On my Substack home page, you will find some recommendations of newsletters to which I subscribe, but I wanted to take some time to tell you why I think these newsletters are worth my (and your) time. I’ve started with three that are quite different from one another, yet they have one thing in common: the passion each writer has for food and writing.
Regula Ysewijn is the author and photographer of several cookbooks that trace the history of recipes from Great Britain, Belgium, France, Germany, and the Netherlands. Her passion for researching the historical origins and cultural importance of baked goods from these places is clear in the detailed way she writes about them. The history of food and culture is also a passion of mine, and reading her newsletter both satisfies my curiosity, and makes me want to follow up with research and baking of my own. If you are a food nerd, a history nerd, or a food history nerd, you will thoroughly enjoy your time spent with Regula.
I became a Kristin Donnelly fan by listening to the podcast she co-hosts, “Everything Cookbooks”, so I subscribed to her newsletter. She has a fun, friendly voice, and she shares quick, simple recipes that often feature 5 ingredients or less. She’s generous and creative, and a prolific recipe developer. Her recipes offer sections called, “Fun for Kids”, “Swaps”, and “Bonus Points”, as ways to allow you to make these recipes your own, use what you have on hand, and build your self-confidence in the kitchen, all while you feed your family. If you read my bio, you’ll understand why I enjoy this newsletter.
illyanna Maisonet’s first cookbook, Diasporican, just won the James Beard Award for Emerging Voice. She is the first person of Puerto Rican descent to win a James Beard Award. Neither of these things is the reason to subscribe to her newsletter.
I honestly can’t remember how I found out about illyanna. It could be the combination of Covid and menopausal brain fog, but all I know is I now follow her on Instagram and Twitter (for now), and I subscribe to her newsletter, and I feel this weird parasocial sense of pride about her that fans feel for their favorite singers, actors, and athletes. All of this is due to her unique, powerful, authentic voice as she shares what it was like to grow up with a single parent, in poverty, as part of the Puerto Rican diaspora, and yet separate from it, because her family chose to settle in Sacramento, CA, rather than on the East Coast in one of the larger Puerto Rican communities. Cooking, in her words, was an economic necessity for her family, not a choice. But that does not mean it was without passion.
I preordered Diasporican based on curiosity (and fierce loyalty). When at last, I held her cookbook in my hands, and began my journey through it, first flipping through to see the photos, then landing on the Introduction, I knew this was not an ordinary cookbook. When she recently shared that she had won the Beard, I was thrilled, but I was not surprised.

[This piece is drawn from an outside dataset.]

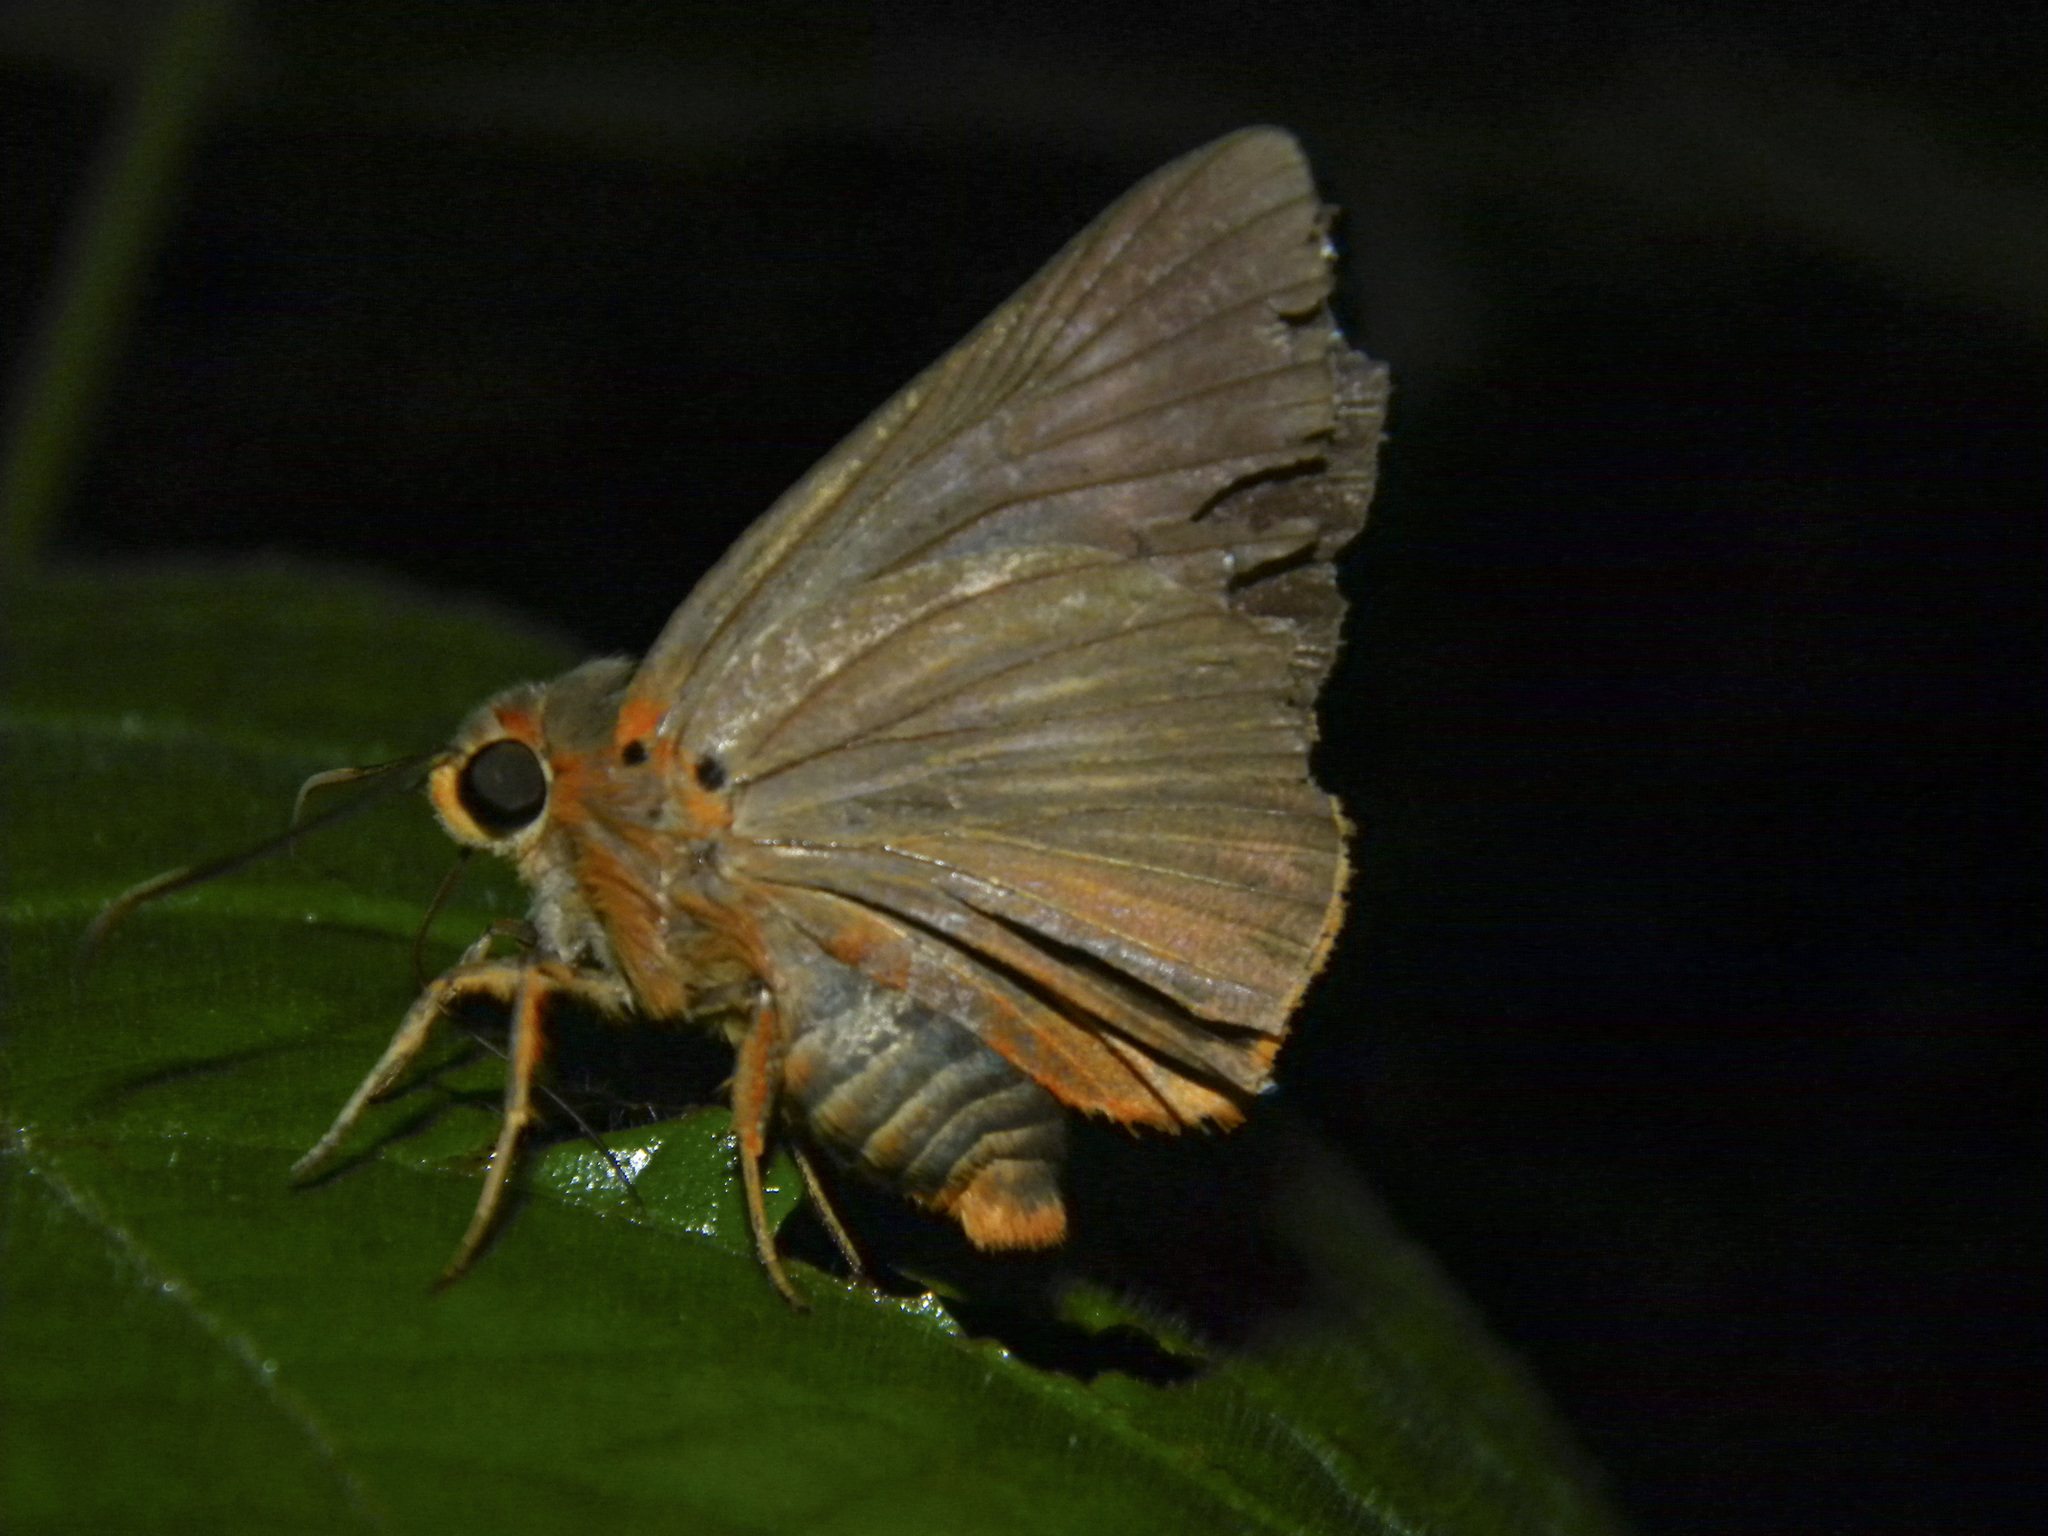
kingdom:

Her newsletter, and her cookbook, are at the same time profane and profound, and her stories are full of memory and soul. Hers is a voice and a story that should have broken through a long time ago. If you subscribe to her newsletter, you are in for a singular experience. I highly recommend it, and her cookbook, as required summer reading.

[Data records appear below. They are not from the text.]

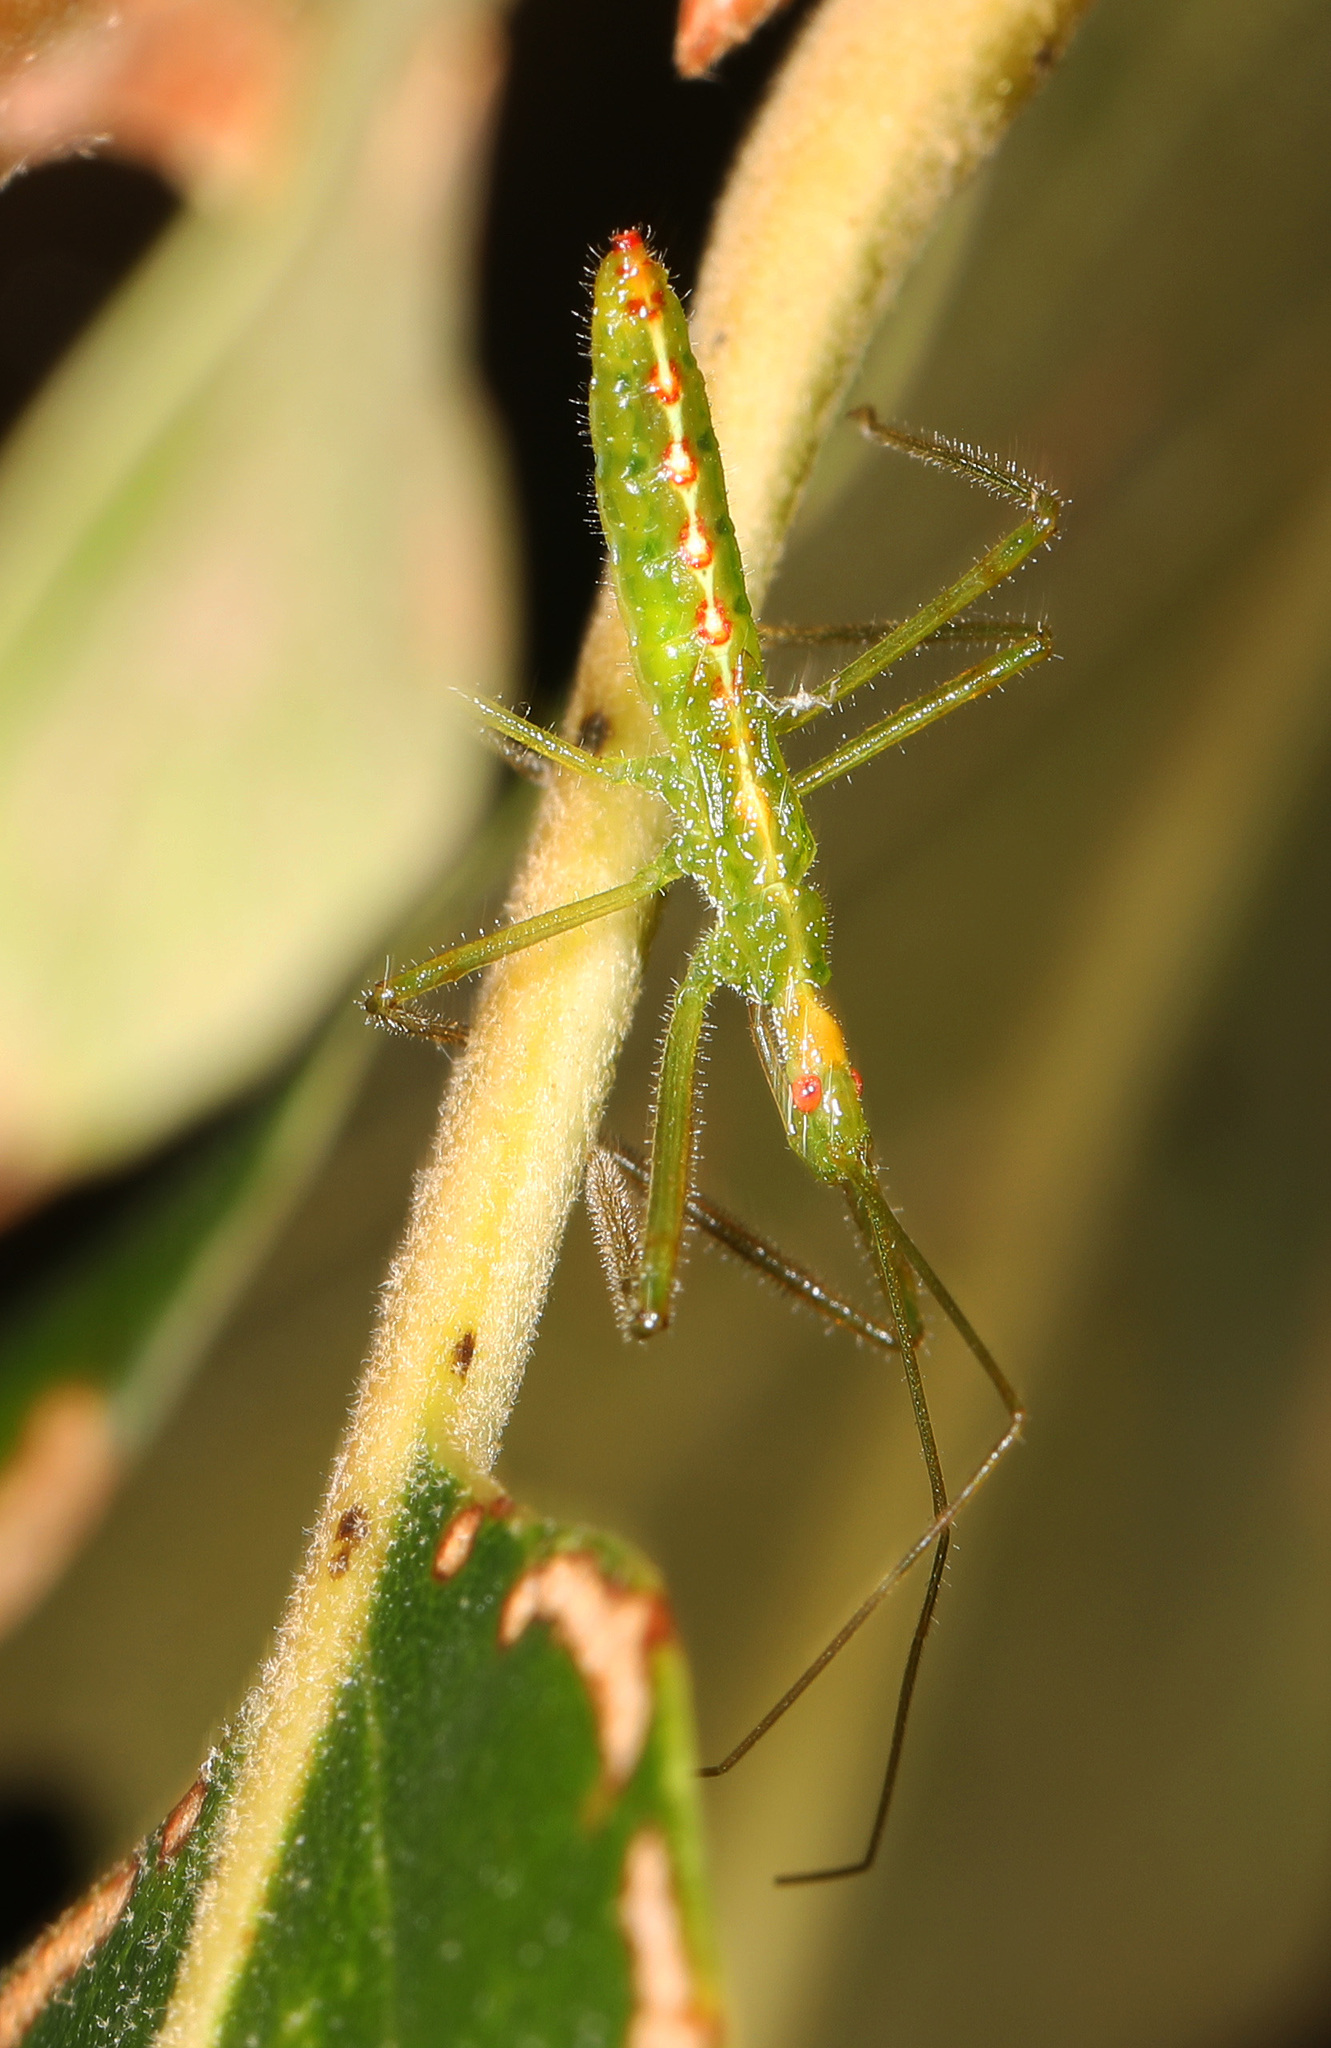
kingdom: Animalia
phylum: Arthropoda
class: Insecta
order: Hemiptera
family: Reduviidae
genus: Zelus
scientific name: Zelus luridus
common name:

That’s enough to get you started. Come visit my Substack home page to see my list of recommendations (scroll down to the bottom for the link), and while you’re there, check out the Recipe Index tab at the top of the page, and find something new to cook.
What I’m cooking
Recently, I’ve gotten back to some recipe testing, and so there’s another rhubarb recipe in my (and your) future. I picked up the first share of the season from the CSA we recently joined, and we are leaning heavily into salad situations, with lots of fresh crispy greens and radishes, our typical early spring produce. I also made a batch of lemon macarons that, while not perfect, I am pretty proud of how they came out. I always forget how easy they are to make, and also how long it takes to make them properly.